Stated task
Present the text lines of all the items below as a JSON list of strings, with one string for each line and no blank lines. Leave the pictures out of your answer.

Stored records
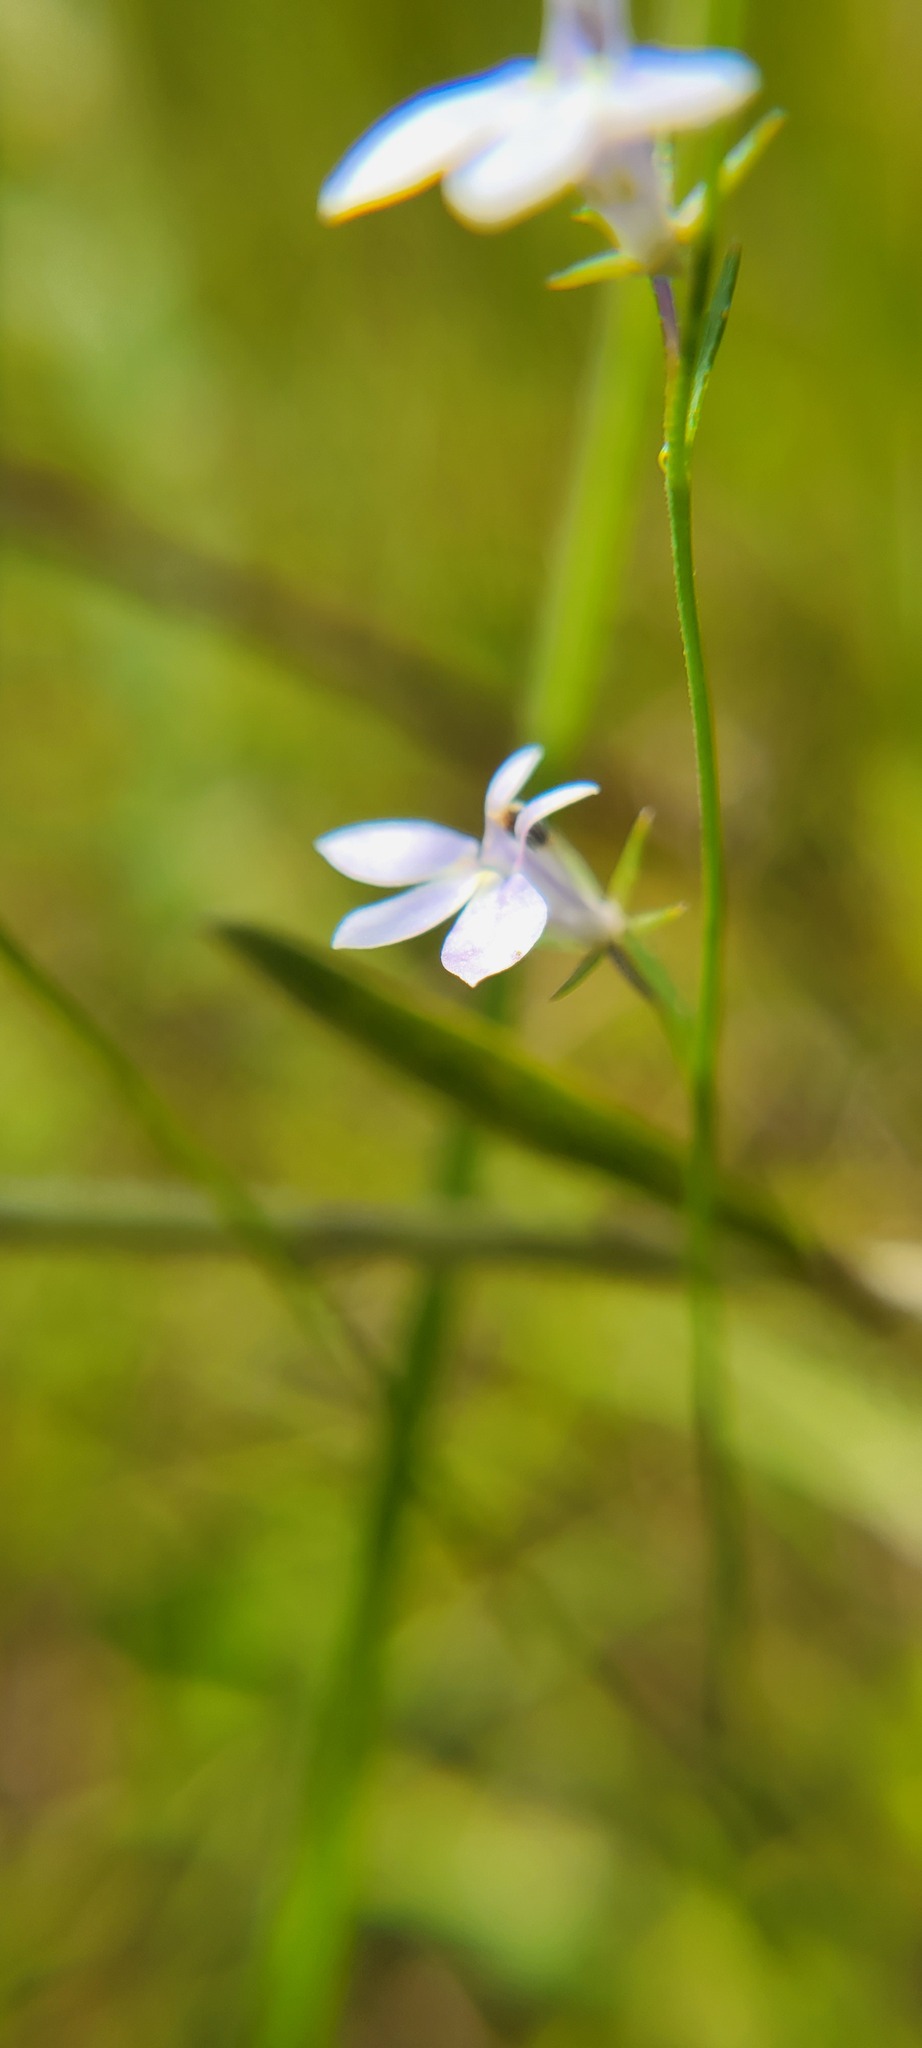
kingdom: Plantae
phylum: Tracheophyta
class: Magnoliopsida
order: Asterales
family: Campanulaceae
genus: Lobelia
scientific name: Lobelia nuttallii
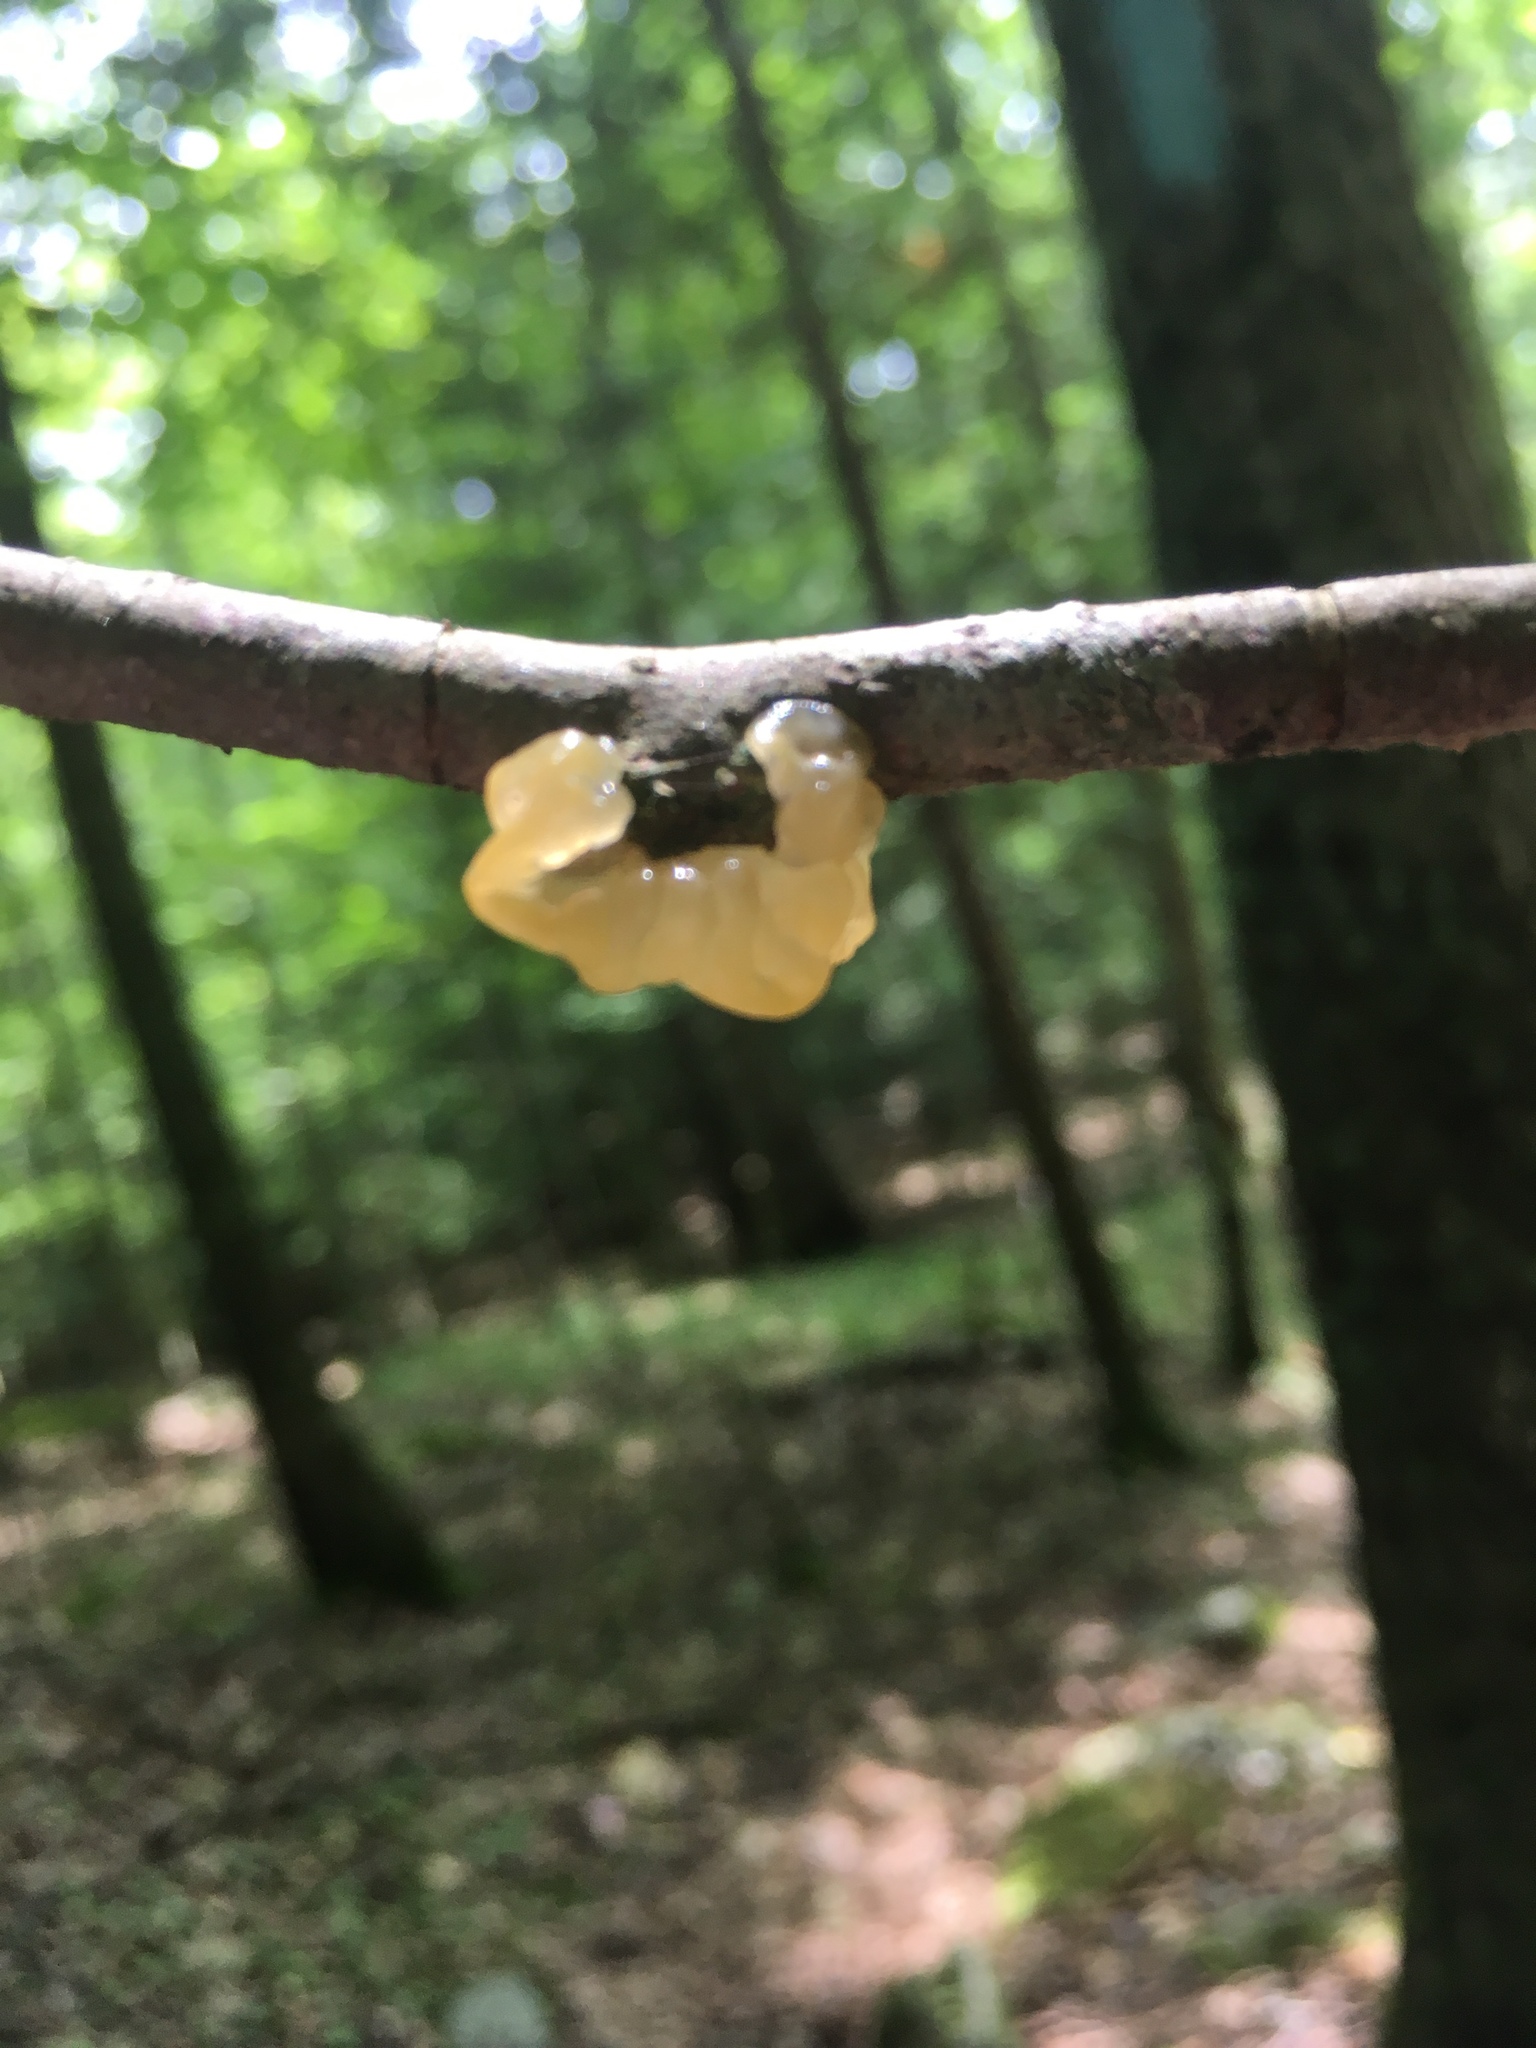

Exercise response
[
  "kingdom: Plantae",
  "phylum: Tracheophyta",
  "class: Magnoliopsida",
  "order: Asterales",
  "family: Campanulaceae",
  "genus: Lobelia",
  "scientific name: Lobelia nuttallii"
]